Salient clinical features of AD modeled in APOC1 transgenic animals
Animal models have demonstrated how gene–environment and immune cell–keratinocyte interactions can be studied in controlled settings. Experiments with human cells and reconstructed human epidermis have also contributed greatly to our understanding of these complex relationships, with many new models having been published recently. These models have collectively challenged prior hypotheses about the role of barrier function and inflammation in AD. The lipid and protein components of the stratum corneum have often been considered independent modulators of barrier function. However, recent characterization of mice deficient in 12R-lipoxygenase, which converts arachidonic acid to barrier lipid components, revealed not only defects in ceramide composition but also increased cornified envelope fragility and impaired filaggrin processing (Epp et al., 2007
). Animal and in vitro
models have also been used to re-examine the relationship between barrier function and the innate and adaptive immune response. For example, mice deficient in the antimicrobial peptide CRAMP demonstrate impaired barrier function (Aberg et al., 2007
), and human keratinocytes were shown to express lower levels of filaggrin when differentiated with the Th2 cytokines interleukin 4 and interleukin 13 vs. interferon-γ (Howell et al., 2007
). The latter results are intriguing because they suggest that filaggrin deficiency in AD patients may result from a combination of genetic mutations and Th2 polarization ().

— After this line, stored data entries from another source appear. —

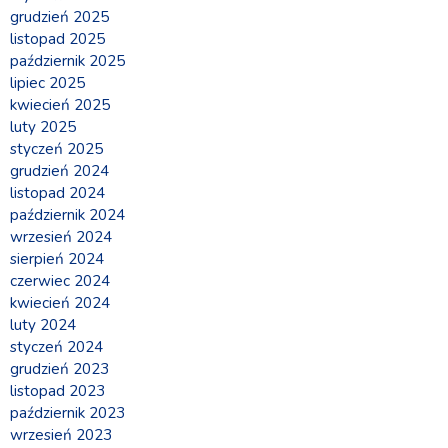
grudzień 2025
listopad 2025
październik 2025
lipiec 2025
kwiecień 2025
luty 2025
styczeń 2025
grudzień 2024
listopad 2024
październik 2024
wrzesień 2024
sierpień 2024
czerwiec 2024
kwiecień 2024
luty 2024
styczeń 2024
grudzień 2023
listopad 2023
październik 2023
wrzesień 2023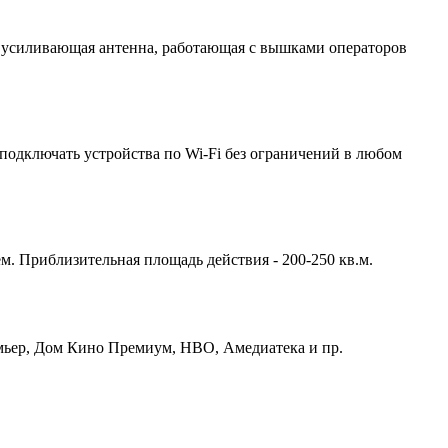
 усиливающая антенна, работающая с вышками операторов
подключать устройства по Wi-Fi без ограничений в любом
м. Приблизительная площадь действия - 200-250 кв.м.
емьер, Дом Кино Премиум, HBO, Амедиатека и пр.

To date, animal models for AD have provided great insight into the disease, but they have also generated many new questions. Topics to be addressed include the effect of underlying genetic variation, the relationship between the skin barrier and the innate and adaptive immunity, and the role of epicutaneous sensitization by environmental allergens. A reproducible, accessible, and relevant animal model of AD would be immensely valuable for all these investigations. However, the complexity and variability of AD as a clinical entity make creating such a model particularly challenging. Because there are multiple genetic and environmental factors underlying AD, the notion of developing a single comprehensive animal model is unrealistic. However, many of these disease components can be modeled both alone and in combination to address questions of pathophysiology and treatment. When working in another biologic system we must be aware that not all factors, either genetic or environmental, will necessarily have the same effect on mice that they do in humans; conversely, we must remain open to fortuitous surprises such as mouse models that unexpectedly manifest AD-like features, lending new insight into possible human genetic predisposition.
Given these caveats, we challenge ourselves and the scientific community to develop clinically relevant animal models that take their cue from observations in human disease. For example, it will be fascinating to examine the extent to which mice with a targeted deletion of filaggrin are predisposed to developing AD-like features. Although the flaky tail mouse has defects in filaggrin processing, the underlying genetic defect has not yet been determined (Presland et al., 2000
). Our ability to model genetic predisposition to AD in mice will allow us to understand how selective skin barrier impairment modulates adaptive and innate immune responses, discover how AD initiates atopic progression, and, finally, test novel therapies.